$r = \cos n\theta$

Consider the polar equation $r=\cos n\theta$

The goal is to show that the equation is symmetric around the $y-$axis.

That is show that for every $(r,\theta )$ the point $(r,\pi -\theta )$ is on the graph.

Let $(r,\theta )$ be any point on the graph and $f\left(\theta \right)=\cos n\theta$ where $n$ is an even integer.

By the definition of symmetry,

If every point $(r,\theta )$ on the graph also has the point $(r,-\theta )$ or $(r,\pi -\theta )$ the curve is symmetric with regard to the $y-$axis.
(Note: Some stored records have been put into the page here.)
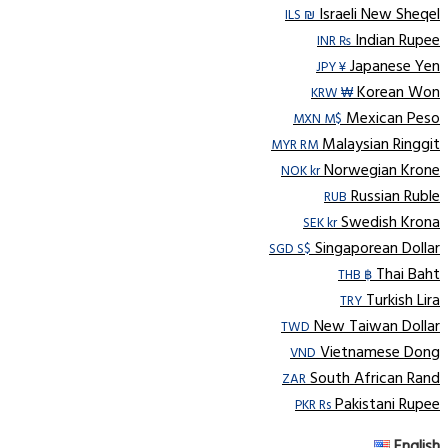
Israeli New Sheqel
ILS ₪
Indian Rupee
INR ₨
Japanese Yen
JPY ¥
Korean Won
KRW ₩
Mexican Peso
MXN M$
Malaysian Ringgit
MYR RM
Norwegian Krone
NOK kr
Russian Ruble
RUB
Swedish Krona
SEK kr
Singaporean Dollar
SGD S$
Thai Baht
THB ฿
Turkish Lira
TRY
New Taiwan Dollar
TWD
Vietnamese Dong
VND
South African Rand
ZAR
Pakistani Rupee
PKR Rs
English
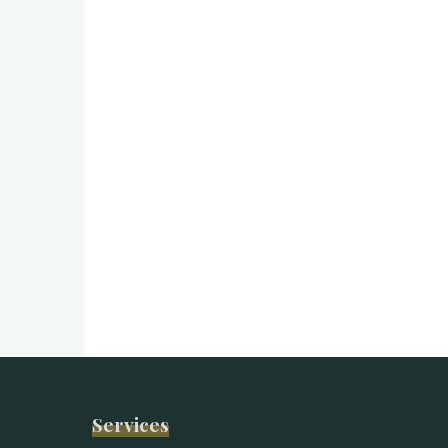
Services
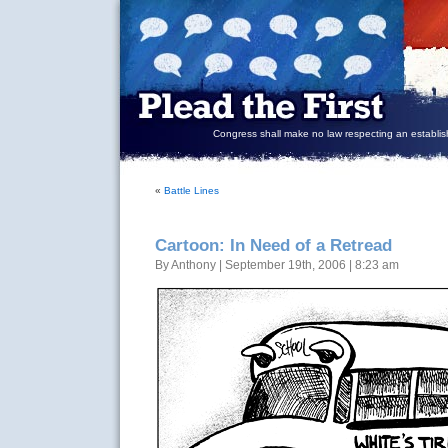
Congress shall make no law respecting an establish
«
Battle Lines
Cartoon: In Need of a Retread
By Anthony | September 19th, 2006 | 8:23 am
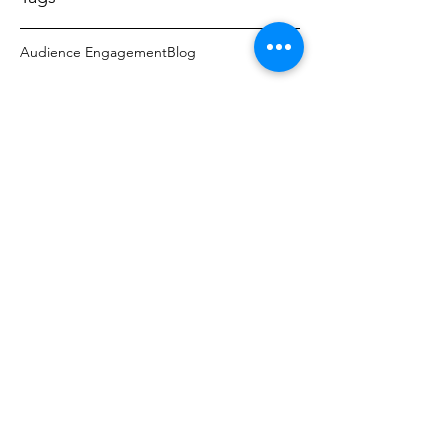
Audience Engagement
Blog
PRIVATE LABEL
All Private Label Furniture...
Hospitality Hotel Seating, Office, 
Residential Seating, Restaurant Booths 
& Chairs and More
When $n$ is a positive odd integer for the polar rose $r=\cos n\theta$ traced twice on the interval $[0,2\pi ]$

Take the equation $f\left(\theta \right)=\cos n\theta$ where $n$ is even

$$\begin{gathered} f(\pi -\theta )=\cos n(\pi -\theta ) \\ =\cos n\theta \end{gathered}$$

As a result, the point $(r,\theta )$ is also on the graph, as is the point $(r,\pi -\theta )$

As a result, with regard to the $y-$axis, the polar equation $r=\cos n\theta$ is symmetric.

Hence it is proved.